◆ **Source passage**
================================

Sort a Linked List

Husen Kagdi
Last Updated: May 13, 2022

Introduction

The linked list is one of the most essential and fundamental data structures which is widely used. It is a linear data structure and is heavily used in implementing operating systems. Sorting is an important application, and we must learn how to sort a linked list. Let us look at how to perform bubble sort and merge sort on a linked list.

Bubble Sort

Approach

Bubble Sort is one of the most popular and naive sorting algorithms. In this technique, we find the maximum element from the unsorted part and place it at its correct position, at the end of the unsorted part. We repeatedly do it for every element.

So in case of sorting a linked list,for each element, we traverse through the entire unsorted part of the linked list. Initially, the entire array is unsorted, and gradually we sort it by increasing its size in every iteration.

Program

#include <iostream>
using namespace std;
 
// Linked list node class.
class Node
{
public:
    int data;
    Node *next;
 
    Node(int data)
    {
        this->data = data;
        this->next = NULL;
    }
};
 
// Function to sort the linked list.
Node *bubbleSort(Node *head)
{
    Node *temp1 = head, *temp2;
    while (temp1 != NULL)
    {
        temp2 = head;
 
        // Finding the largest element in the unsorted part.
        // We put it at the end of the unsorted part.
        while (temp2->next != NULL)
        {
            if (temp2->data > temp2->next->data)
            {
                int temp = temp2->data;
                temp2->data = temp2->next->data;
                temp2->next->data = temp;
            }
            temp2 = temp2->next;
        }
        temp1 = temp1->next;
    }
    return head;
}
 
// Function to take user input and create the linked list.
Node *takeinput()
{
    int data;
    cin >> data;
    Node *head = NULL, *tail = NULL;
    while (data != -1)
    {
        Node *newnode = new Node(data);
        if (head == NULL)
        {
            head = newnode;
            tail = newnode;
        }
        else
        {
            tail->next = newnode;
            tail = newnode;
        }
        cin >> data;
    }
    return head;
}
 
// Function to print the linked list.
void print(Node *head)
{
    Node *temp = head;
    while (temp != NULL)
    {
        cout << temp->data << " ";
        temp = temp->next;
    }
    cout << endl;
}
 
int main()
{
    // Taking user input. (ELements before -1 are considered to be data of the linked list).
    Node *head = takeinput();
   
    // Calling 'bubbleSort()' function to sort the linked list.
    head = bubbleSort(head);
 
    // Printing the linked list.

================================

◆ **Raw data**
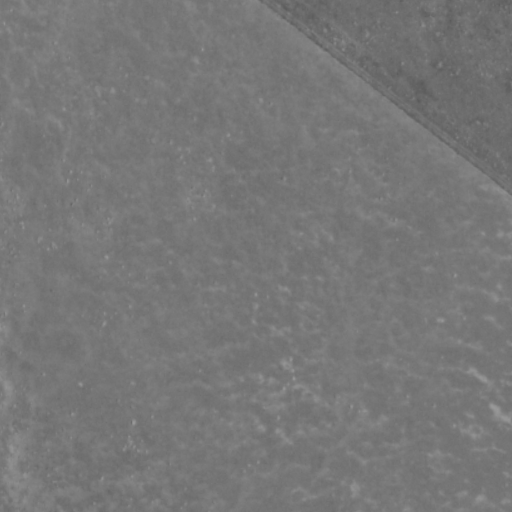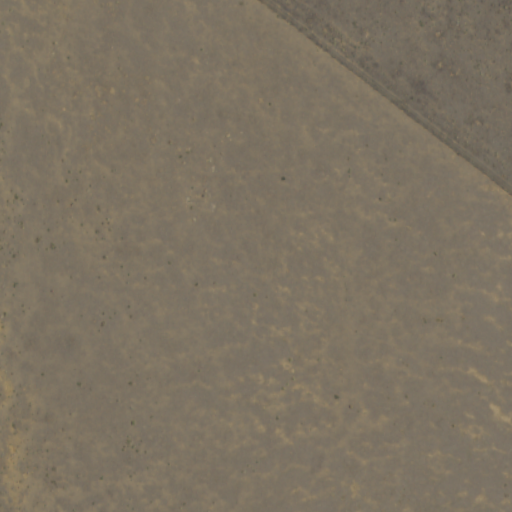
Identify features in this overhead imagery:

================================

◆ **Tasks**
A – Answer these questions from the linked list sorting page.
(i) Which two sorting methods does the introduction say the page will cover?
(ii) In the bubble sort approach, where is the maximum element of the unsorted part placed?
(iii) Which input value ends the reading of data in the takeinput function?
B – Carry on the linked list sorting page from the point where it stops.
None of the lines are needed for this work.

◆ **Outputs by task**
A –
(i) Bubble sort and merge sort.
(ii) At its correct position, at the end of the unsorted part.
(iii) -1.

B –
    print(head);
}

Input

5 4 3 2 1 -1

Output

1 2 3 4 5 

Time Complexity

O(N * N), ‘N’ is the size of the linked list.

The bubble sort uses two nested loops to sort an array. In each iteration, the largest element gets placed in the right position. Each iteration takes O(N) time in the worst case. Thus overall, it takes O(N * N) time.

T(N) = i=1n-1i

Space Complexity

O(1)We declare only a few variables. Thus the space complexity is constant.

Merge Sort

Approach

MergeSort is a Divide and conquer technique to sort elements in either increasing or decreasing order. In this technique, we repeatedly divide the linked list into almost two halves. We recursively divide them until they boil down to a single element. Since an array of one size is already sorted, we start merging them until they are to their original size. We use the Merge technique for merging, which is the heart of the Merge sort algorithm. Have a look at the below example to understand the internal details.

Divide Step

 

Merge Step        

    

Algorithm / Pseudo Code

Merge Sort utilizes the divide and conquer strategy. 

  1. Here, we divide the linked list into two halves and repeat the process recursively up until it hits the base case. The base occurs when the size of the list is one. Each list of size one is already sorted.
  2. Now, we keep on building our sorted list by merge procedure. The merge procedure takes two sorted linked lists of size X and Y respectively and merges them to form a linked list of size X + Y which is also sorted.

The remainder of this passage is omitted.